▶ _Selection_:

By the forties of this century it became increasingly doubtful that a number of countries, and among them the United States, would ever become members of the Berne Copyright Union. Efforts were made, after the Second World War, to establish a new multilateral convention acceptable to these as well as to the Berne countries. The efforts resulted, in 1952, in the conclusion of the Universal Copyright Convention which the United States ratified in 1954.13 Under this Convention, works of nationals of, or works first published in, the other Convention countries became eligible for protection in the United States subject, in the case of published works, to the insertion in each copy of a copyright notice which is a somewhat liberalized version of the traditional American notice. Works protected under the Convention became exempt from the manufacturing clause, and also from the requirements of deposit and registration except as a prerequisite to an infringement action. Details of protection under this and other theories are discussed in the following Chapter II of the present paper.

Chapter II

PRESENT LAW

There are three main sources for the protection of the works of an alien author in our present law: the common law, title 17 of the U.S. Code, and certain treaties.

(1) Common law

Under the common law, works of alien authors and those of U.S. citizens are protected indiscriminately as long as they are not published and not voluntarily registered in the Copyright Office. The protection is unlimited in time and free of formalities. The rights and remedies available under the common law are discussed in another study.14

11 17 U.S.C. § 10, 19, 20 as to notice; §§ 13, 14 as to deposit and registration; § 16 as to U.S. manufacture. 12 The text of these conventions is set forth in 35 Stat. 1934 and 38 Stat. 1785. 13 6 UST 2731.

14 Strauss, Protection of Unpublished Works [Study No. 29 in an earlier committee print in the present series].

(2) Title 17 of the United States Code

Under our federal copyright statute, 17 U.S.C., protection for works of alien authors that are published or voluntarily registered may be available in three situations:

(a) if the alien author is domiciled in the United States,

(b) if the alien author is the national of a proclaimed country, (c) if the alien author is a national of, or his work is first published in, a foreign country party to the Universal Copyright Convention.15

These three situations will now be considered in turn.

Domicile. The work of an alien author is eligible for statutory protection if he is domiciled in the United States "at the time of first publication of the work" (§ 9(a)). Since the provision speaks about publication, it might be interpreted as meaning that an alien domiciled here cannot, by virtue of that fact alone, apply for registration prior to publication. 15 To this extent the provision is ambiguous. Proclamations. Section 9(b) provides that a proclamation may be issued under any of three conditions:

(i) If the foreign country "is a party to an international agreement which provides for reciprocity in the granting of copyright, by the terms of which agreement the United States may, at its pleasure, become a party thereto" (open convention). This provision seems anamolous. As will be seen, the underlying philosophy of the proclamation system is that we will grant protection only in respect to a country which grants some kind of protection to our citizens. The mere fact that a foreign country is a party to an open convention (to which the U.S. does not adhere) does not result in protection in that country for our citizens. No proclamations have ever been issued on this basis.

▶ _Given data_:
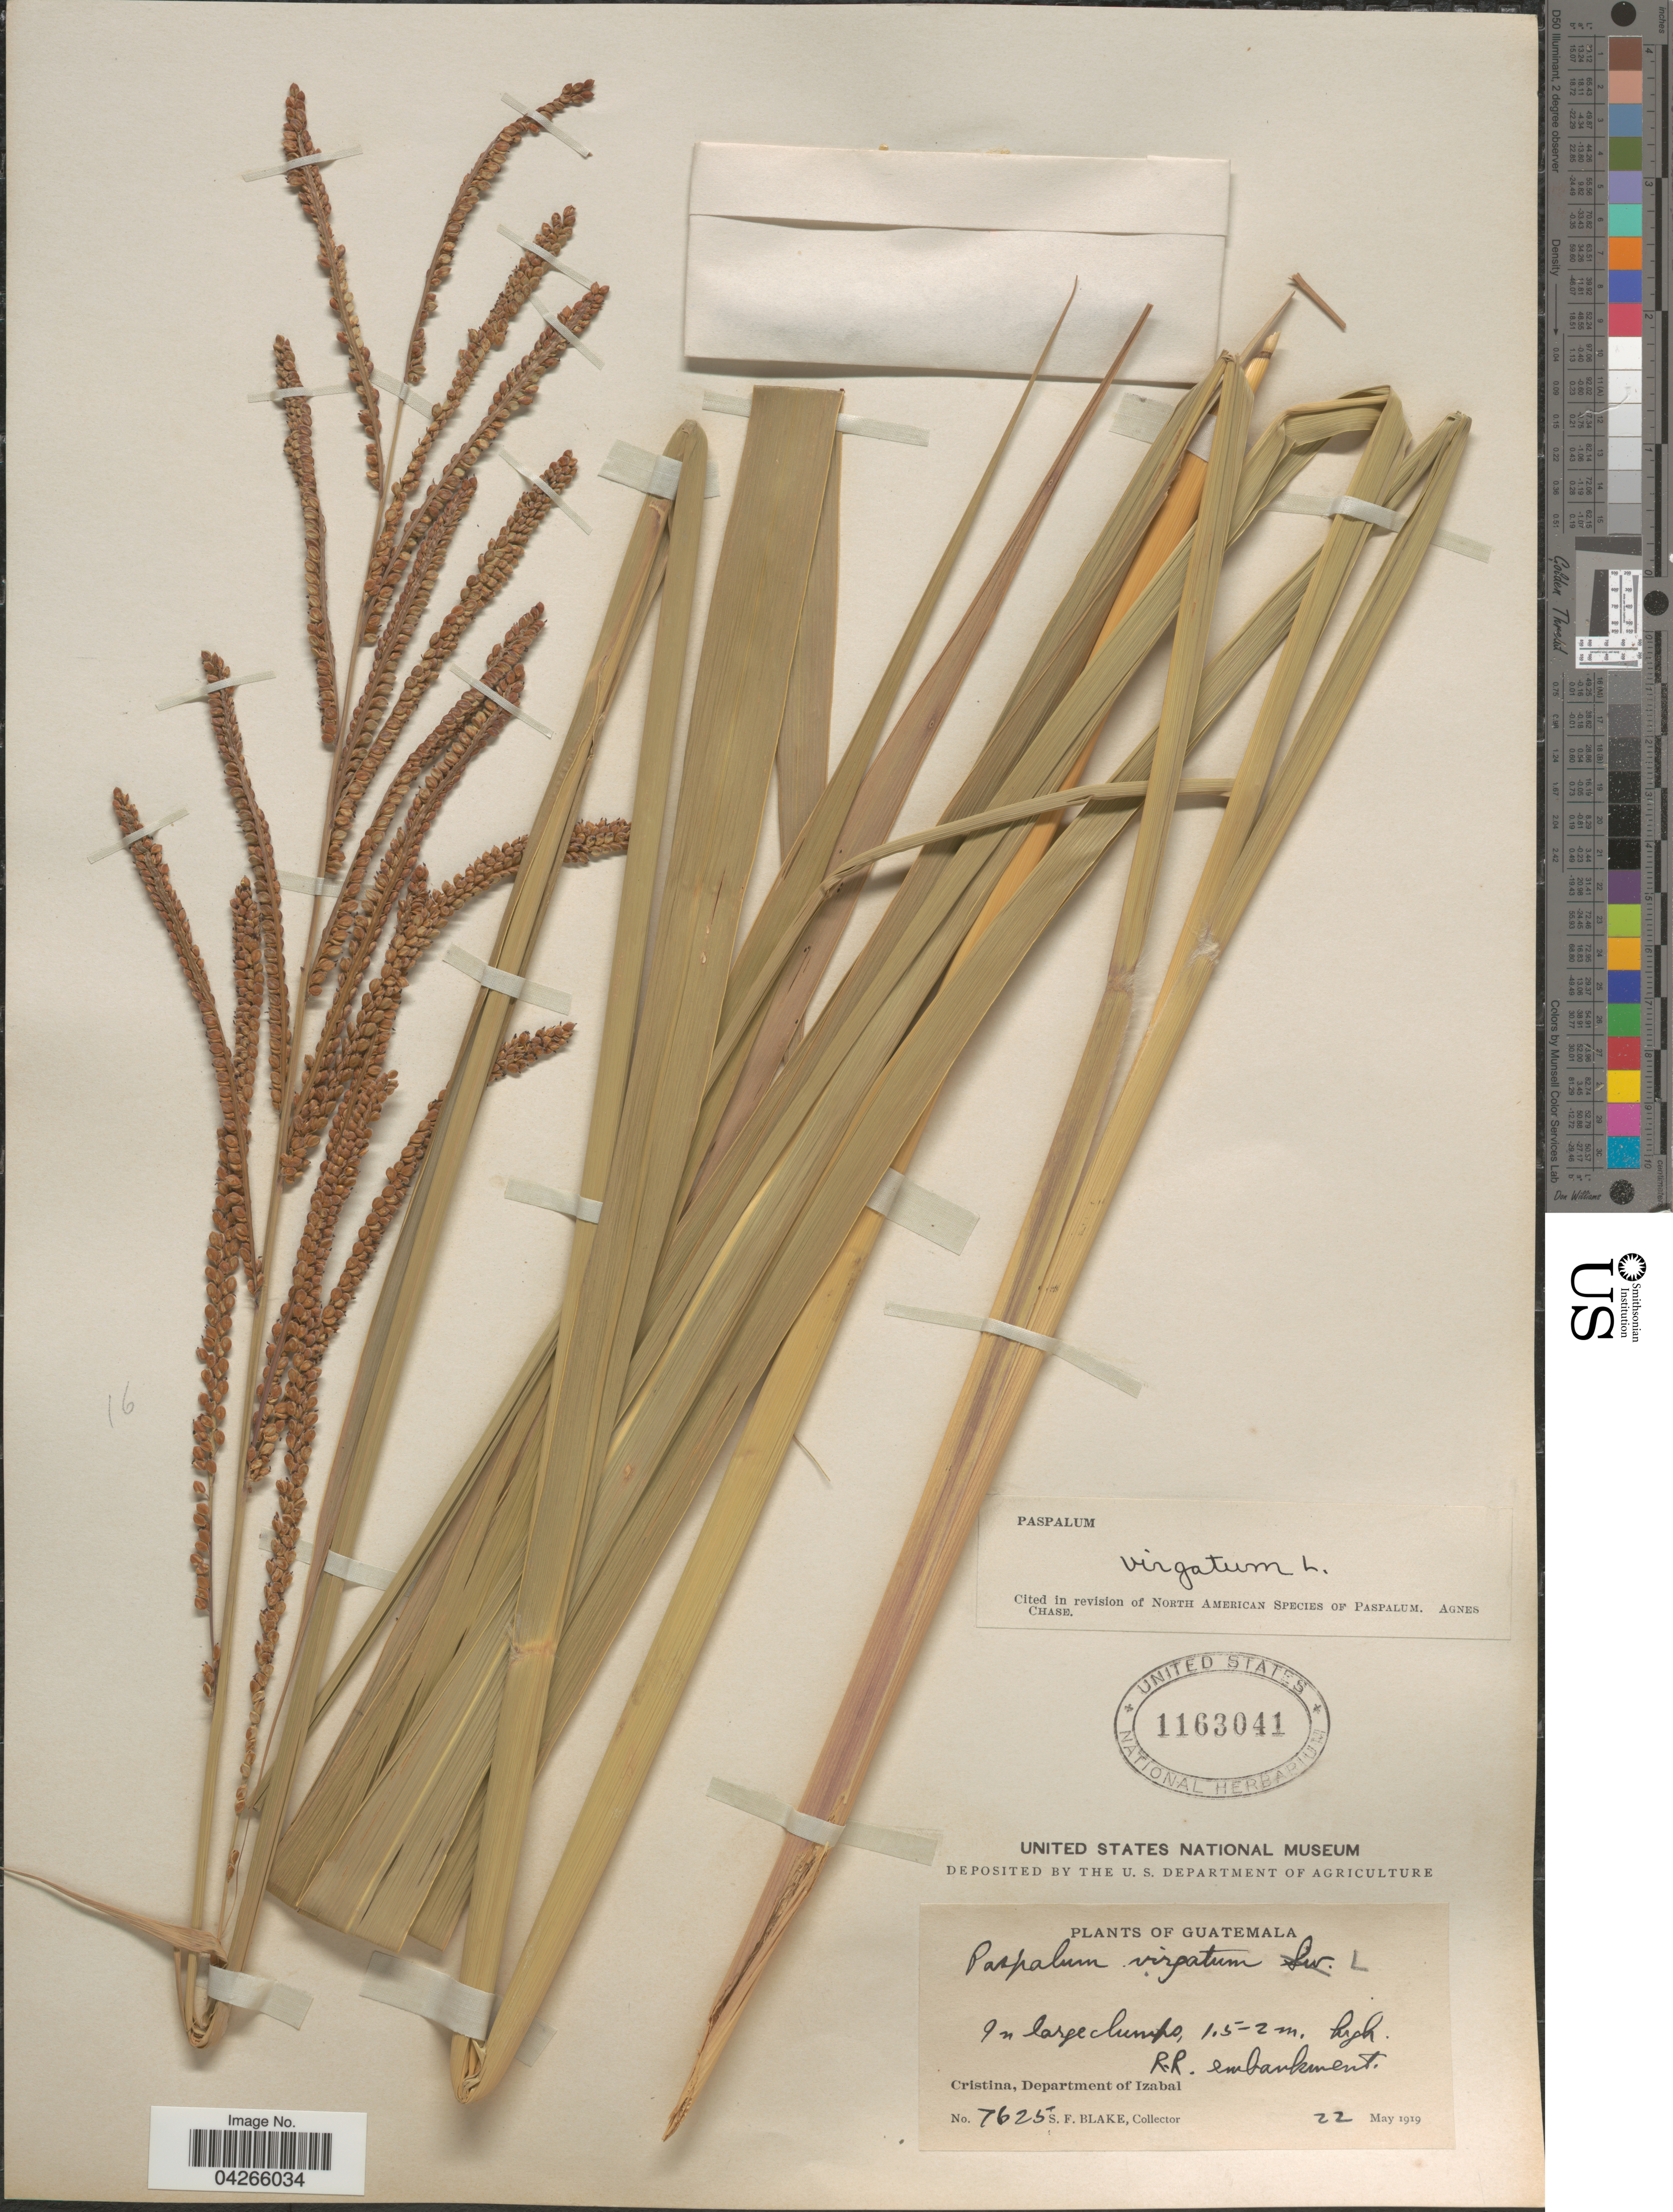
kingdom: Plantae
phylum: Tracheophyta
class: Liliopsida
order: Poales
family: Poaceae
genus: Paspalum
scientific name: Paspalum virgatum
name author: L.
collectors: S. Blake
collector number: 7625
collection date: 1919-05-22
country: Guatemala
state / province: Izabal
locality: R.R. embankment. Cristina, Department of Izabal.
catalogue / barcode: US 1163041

▶ _Tasks to complete_:
1. Decide whether each statement agrees with the passage on copyright for alien authors: (a) the United States ratified the Universal Copyright Convention in 1954; (b) common-law protection of unpublished works is limited in time; (c) proclamations have been issued because a foreign country is a party to an open convention. Answer yes or no for each, quoting the deciding words from the passage.
2. Write the next part of the passage on copyright for alien authors, beginning after its last sentence.
The lines come from a separate source and are unrelated to the passage on copyright for alien authors.

▶ _Results of the exercise_:
1.
(a) Yes: "the Universal Copyright Convention which the United States ratified in 1954"
(b) No: "The protection is unlimited in time and free of formalities."
(c) No: "No proclamations have ever been issued on this basis."

2.
(ii) "If the foreign country grants either by treaty, convention, agreement, or law, to citizens of the United States the benefit of copyright on substantially the same basis as to its own citizens" (national treatment).

(iii) "If the foreign country [so] grants to citizens of the United States *** copyright protection substantially equal to the protection secured to such foreign author under this title or by a treaty" (reciprocal treatment).

It will be noted that the protection of our citizens by the foreign country, upon which a proclamation is based, may result either from a treaty between that country and our country, or from the existing law of the foreign country.

If our proclamation is based on the current status of the law of the foreign country, it has a somewhat tenuous basis. The foreign country, not being committed by any agreement to protect the works of U.S. citizens, may later change its law in a manner which deprives our citizens of the required protection. Theoretically, the proclamation could then be rescinded. But as a matter of fact, although there have been instances in which a proclaimed country may have failed to give U.S. works the protection which had been contemplated

15 Protection for alien authors is also available under treaties other than the Universal Copyright Convention which are not mentioned in Title 17 of the U.S. Code. These other treaties are discussed separately below.

15a It was so held in Leibowitz v. Columbia Graphophone Co., 298 Fed. 342 (S.D.N.Y. 1923). But in two later cases it was held that other references in the statute to "publication" included the registration of unpublished works: Marx v. U.S., 96 F. 2d 204 (9th Cir. 1938); Shilkret v. Musicraft Records, Inc., 131 F. 2d 929 (2d Cir. 1942), cert. denied 319 U.S. 742 (1943).

when the proclamation was issued, no proclamation has ever been rescinded for that reason.

All the requirements of the statute for domestic works apply to works of nationals of proclaimed countries, except that for foreign works the statute provides that one copy only need be deposited for registration (instead of the two copies required for domestic works), and that the registration fee need not be paid if two copies of a foreign work are deposited with a catalog card.1

Another point in the federal law which does not operate in the same manner in practice for proclaimed foreigners and U.S. citizens is the right of the Register of Copyrights to demand the deposit of copies of published works; noncompliance with the demand results in liability to a fine and loss of copyright (§ 14). Whereas such demands are constantly made in regard to works published in the U.S., no demands are made, for practical reasons, for copies of works published abroad.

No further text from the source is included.